Material provided
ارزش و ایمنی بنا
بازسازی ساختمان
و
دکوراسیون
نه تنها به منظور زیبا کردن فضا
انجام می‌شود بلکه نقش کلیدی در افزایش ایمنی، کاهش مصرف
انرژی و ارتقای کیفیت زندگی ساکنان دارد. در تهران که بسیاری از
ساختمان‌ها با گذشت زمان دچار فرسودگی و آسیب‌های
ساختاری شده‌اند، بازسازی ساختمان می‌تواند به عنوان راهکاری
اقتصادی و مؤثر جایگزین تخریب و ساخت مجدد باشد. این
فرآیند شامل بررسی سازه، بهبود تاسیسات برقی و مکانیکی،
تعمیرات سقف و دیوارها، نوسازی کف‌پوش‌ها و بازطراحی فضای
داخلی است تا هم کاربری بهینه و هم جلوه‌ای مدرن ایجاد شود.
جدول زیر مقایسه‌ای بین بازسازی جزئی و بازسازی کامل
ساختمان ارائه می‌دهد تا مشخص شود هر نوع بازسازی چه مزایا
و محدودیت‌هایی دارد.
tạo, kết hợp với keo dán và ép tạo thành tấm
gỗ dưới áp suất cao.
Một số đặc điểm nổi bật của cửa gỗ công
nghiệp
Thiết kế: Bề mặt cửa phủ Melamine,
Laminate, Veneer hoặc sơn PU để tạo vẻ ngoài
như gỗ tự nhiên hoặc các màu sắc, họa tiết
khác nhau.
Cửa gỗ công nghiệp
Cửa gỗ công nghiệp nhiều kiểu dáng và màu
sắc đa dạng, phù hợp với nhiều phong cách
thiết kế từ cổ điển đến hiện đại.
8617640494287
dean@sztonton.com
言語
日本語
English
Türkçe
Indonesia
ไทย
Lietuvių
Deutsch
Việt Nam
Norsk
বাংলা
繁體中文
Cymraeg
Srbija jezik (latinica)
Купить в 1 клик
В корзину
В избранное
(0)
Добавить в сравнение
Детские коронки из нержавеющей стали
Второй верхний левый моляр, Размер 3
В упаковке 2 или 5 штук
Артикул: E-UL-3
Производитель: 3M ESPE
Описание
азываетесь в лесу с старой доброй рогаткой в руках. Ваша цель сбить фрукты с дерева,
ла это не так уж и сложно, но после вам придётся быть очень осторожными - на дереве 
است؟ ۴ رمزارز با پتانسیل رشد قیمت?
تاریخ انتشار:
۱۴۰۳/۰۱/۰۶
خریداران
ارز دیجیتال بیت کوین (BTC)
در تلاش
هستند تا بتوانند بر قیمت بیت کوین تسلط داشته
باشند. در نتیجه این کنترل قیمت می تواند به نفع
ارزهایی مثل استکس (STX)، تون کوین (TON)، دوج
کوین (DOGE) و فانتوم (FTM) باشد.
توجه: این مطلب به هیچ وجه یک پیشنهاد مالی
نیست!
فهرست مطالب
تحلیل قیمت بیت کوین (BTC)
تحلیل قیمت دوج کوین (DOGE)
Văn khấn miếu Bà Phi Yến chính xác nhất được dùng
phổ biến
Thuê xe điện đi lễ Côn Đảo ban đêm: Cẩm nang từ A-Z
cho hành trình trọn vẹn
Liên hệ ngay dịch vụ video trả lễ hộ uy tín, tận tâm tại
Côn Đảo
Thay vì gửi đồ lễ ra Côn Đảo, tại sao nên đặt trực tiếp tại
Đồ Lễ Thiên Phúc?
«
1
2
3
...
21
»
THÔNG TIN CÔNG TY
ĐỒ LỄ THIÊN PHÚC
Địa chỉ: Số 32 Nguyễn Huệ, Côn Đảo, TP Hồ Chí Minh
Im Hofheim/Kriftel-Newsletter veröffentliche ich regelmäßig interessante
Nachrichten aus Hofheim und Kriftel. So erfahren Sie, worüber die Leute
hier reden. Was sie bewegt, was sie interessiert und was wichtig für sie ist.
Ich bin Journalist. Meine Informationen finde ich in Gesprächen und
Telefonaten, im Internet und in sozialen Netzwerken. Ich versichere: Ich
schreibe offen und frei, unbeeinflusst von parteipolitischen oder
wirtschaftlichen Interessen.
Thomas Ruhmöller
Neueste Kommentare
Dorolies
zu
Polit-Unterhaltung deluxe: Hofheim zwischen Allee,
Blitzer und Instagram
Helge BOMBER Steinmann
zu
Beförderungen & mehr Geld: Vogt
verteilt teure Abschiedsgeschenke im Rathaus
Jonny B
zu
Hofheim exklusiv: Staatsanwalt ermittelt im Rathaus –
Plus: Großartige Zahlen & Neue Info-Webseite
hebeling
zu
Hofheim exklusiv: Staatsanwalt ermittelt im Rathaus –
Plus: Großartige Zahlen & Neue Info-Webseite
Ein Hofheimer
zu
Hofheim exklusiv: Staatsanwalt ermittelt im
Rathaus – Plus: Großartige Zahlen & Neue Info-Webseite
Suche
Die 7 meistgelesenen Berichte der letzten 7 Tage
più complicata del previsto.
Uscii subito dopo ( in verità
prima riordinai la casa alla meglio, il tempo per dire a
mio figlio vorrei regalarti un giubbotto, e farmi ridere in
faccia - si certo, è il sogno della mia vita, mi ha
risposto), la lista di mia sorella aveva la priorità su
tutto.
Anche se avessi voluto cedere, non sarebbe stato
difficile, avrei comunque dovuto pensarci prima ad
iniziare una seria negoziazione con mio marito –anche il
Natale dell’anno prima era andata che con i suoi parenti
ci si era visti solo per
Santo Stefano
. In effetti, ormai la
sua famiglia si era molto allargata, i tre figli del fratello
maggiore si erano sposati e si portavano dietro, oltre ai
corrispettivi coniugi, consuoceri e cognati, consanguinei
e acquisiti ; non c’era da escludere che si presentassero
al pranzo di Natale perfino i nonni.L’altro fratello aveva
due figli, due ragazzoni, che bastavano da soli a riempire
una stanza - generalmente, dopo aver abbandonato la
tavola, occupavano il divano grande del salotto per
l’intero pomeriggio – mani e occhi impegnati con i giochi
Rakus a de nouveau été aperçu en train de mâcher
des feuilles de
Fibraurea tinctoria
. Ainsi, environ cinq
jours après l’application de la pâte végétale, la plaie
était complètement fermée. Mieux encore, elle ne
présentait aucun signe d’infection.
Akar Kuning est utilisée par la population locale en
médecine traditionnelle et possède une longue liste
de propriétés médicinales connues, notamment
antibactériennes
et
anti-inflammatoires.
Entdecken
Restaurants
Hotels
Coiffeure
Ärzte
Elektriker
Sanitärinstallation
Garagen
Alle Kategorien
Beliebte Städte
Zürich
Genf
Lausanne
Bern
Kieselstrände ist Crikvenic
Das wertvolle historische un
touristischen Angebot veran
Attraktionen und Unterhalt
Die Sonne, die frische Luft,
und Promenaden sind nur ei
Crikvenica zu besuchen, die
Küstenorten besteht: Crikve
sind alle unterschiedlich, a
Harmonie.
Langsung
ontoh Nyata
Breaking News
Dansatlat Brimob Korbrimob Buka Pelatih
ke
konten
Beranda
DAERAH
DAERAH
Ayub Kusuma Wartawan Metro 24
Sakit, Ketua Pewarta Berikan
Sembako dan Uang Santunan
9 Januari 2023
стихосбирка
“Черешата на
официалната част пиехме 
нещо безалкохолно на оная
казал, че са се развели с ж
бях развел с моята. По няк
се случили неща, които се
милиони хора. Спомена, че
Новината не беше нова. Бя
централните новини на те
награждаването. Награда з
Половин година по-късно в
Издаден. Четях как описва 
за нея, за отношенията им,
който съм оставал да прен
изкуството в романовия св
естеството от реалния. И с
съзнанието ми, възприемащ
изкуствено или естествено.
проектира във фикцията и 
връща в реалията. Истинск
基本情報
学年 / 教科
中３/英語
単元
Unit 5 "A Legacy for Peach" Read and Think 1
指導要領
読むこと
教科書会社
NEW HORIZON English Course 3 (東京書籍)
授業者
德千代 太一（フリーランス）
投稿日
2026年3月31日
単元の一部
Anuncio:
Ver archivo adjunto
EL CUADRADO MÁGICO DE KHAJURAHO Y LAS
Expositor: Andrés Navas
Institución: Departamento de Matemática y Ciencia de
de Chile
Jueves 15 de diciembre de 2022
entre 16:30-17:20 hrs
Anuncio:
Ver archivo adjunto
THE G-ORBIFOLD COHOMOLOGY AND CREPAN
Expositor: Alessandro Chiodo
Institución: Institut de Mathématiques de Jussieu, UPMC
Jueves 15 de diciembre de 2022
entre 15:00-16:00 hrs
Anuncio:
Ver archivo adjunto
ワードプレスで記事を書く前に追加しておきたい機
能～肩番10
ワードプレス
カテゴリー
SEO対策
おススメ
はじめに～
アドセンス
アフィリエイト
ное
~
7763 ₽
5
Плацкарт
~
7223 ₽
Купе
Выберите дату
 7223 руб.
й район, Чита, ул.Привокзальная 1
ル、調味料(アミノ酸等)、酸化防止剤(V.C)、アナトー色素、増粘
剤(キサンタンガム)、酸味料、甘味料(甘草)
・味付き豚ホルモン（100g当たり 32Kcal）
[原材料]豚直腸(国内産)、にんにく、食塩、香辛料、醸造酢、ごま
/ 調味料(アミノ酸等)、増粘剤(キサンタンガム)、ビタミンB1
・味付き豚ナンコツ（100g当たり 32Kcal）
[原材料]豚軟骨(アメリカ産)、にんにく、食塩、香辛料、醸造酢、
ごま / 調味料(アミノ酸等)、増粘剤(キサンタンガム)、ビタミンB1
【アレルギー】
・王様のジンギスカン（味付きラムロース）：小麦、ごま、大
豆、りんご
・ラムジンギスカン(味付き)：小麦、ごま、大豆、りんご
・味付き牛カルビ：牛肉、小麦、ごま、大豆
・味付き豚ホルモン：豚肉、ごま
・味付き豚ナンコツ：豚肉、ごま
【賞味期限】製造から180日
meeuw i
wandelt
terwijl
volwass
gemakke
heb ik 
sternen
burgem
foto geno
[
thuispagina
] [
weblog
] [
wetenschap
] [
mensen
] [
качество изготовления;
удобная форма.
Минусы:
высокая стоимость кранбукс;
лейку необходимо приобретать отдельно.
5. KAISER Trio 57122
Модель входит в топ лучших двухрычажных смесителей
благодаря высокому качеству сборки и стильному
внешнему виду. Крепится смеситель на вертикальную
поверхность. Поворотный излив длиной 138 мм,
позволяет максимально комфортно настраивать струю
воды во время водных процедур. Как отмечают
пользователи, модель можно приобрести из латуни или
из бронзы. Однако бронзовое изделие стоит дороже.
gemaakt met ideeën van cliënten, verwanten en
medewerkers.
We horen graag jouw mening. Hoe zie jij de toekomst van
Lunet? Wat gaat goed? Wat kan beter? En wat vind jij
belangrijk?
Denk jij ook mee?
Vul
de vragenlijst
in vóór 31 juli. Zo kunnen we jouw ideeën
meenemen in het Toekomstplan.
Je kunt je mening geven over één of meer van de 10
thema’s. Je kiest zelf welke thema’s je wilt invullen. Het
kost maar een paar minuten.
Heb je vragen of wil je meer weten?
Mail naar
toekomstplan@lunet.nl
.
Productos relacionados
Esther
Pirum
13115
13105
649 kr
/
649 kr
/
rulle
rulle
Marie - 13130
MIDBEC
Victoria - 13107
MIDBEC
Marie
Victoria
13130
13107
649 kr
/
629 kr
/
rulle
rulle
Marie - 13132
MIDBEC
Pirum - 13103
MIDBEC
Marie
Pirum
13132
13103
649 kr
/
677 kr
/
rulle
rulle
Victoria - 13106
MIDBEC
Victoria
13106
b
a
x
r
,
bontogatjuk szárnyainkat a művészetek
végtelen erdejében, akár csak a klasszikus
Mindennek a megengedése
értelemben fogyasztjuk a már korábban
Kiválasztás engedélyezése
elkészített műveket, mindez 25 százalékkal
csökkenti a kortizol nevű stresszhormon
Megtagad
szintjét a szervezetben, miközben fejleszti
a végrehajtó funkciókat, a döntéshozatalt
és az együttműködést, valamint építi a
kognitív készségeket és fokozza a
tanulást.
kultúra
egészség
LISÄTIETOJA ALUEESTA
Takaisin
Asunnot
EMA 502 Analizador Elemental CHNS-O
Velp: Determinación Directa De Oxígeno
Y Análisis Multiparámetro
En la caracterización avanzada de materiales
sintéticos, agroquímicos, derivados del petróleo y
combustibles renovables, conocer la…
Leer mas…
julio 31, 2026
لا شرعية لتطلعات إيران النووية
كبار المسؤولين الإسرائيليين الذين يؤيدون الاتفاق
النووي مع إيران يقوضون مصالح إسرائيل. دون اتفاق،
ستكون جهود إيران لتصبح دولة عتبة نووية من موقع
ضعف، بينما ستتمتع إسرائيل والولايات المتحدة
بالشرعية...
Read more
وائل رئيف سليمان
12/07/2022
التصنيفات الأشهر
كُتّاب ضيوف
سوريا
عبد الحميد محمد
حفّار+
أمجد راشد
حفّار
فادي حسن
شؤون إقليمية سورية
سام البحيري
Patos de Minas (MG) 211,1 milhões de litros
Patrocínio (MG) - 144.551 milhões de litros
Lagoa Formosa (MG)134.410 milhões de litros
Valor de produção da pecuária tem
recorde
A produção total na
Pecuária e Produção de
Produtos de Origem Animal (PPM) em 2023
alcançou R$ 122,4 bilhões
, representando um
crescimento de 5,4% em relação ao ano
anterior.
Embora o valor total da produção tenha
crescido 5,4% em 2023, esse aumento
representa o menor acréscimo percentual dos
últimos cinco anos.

How to complete this task
Using the records above, repeat exactly the lines from the first one through the line with "Thiết kế: Bề".

Written answer
ارزش و ایمنی بنا
بازسازی ساختمان
و
دکوراسیون
نه تنها به منظور زیبا کردن فضا
انجام می‌شود بلکه نقش کلیدی در افزایش ایمنی، کاهش مصرف
انرژی و ارتقای کیفیت زندگی ساکنان دارد. در تهران که بسیاری از
ساختمان‌ها با گذشت زمان دچار فرسودگی و آسیب‌های
ساختاری شده‌اند، بازسازی ساختمان می‌تواند به عنوان راهکاری
اقتصادی و مؤثر جایگزین تخریب و ساخت مجدد باشد. این
فرآیند شامل بررسی سازه، بهبود تاسیسات برقی و مکانیکی،
تعمیرات سقف و دیوارها، نوسازی کف‌پوش‌ها و بازطراحی فضای
داخلی است تا هم کاربری بهینه و هم جلوه‌ای مدرن ایجاد شود.
جدول زیر مقایسه‌ای بین بازسازی جزئی و بازسازی کامل
ساختمان ارائه می‌دهد تا مشخص شود هر نوع بازسازی چه مزایا
و محدودیت‌هایی دارد.
tạo, kết hợp với keo dán và ép tạo thành tấm
gỗ dưới áp suất cao.
Một số đặc điểm nổi bật của cửa gỗ công
nghiệp
Thiết kế: Bề mặt cửa phủ Melamine,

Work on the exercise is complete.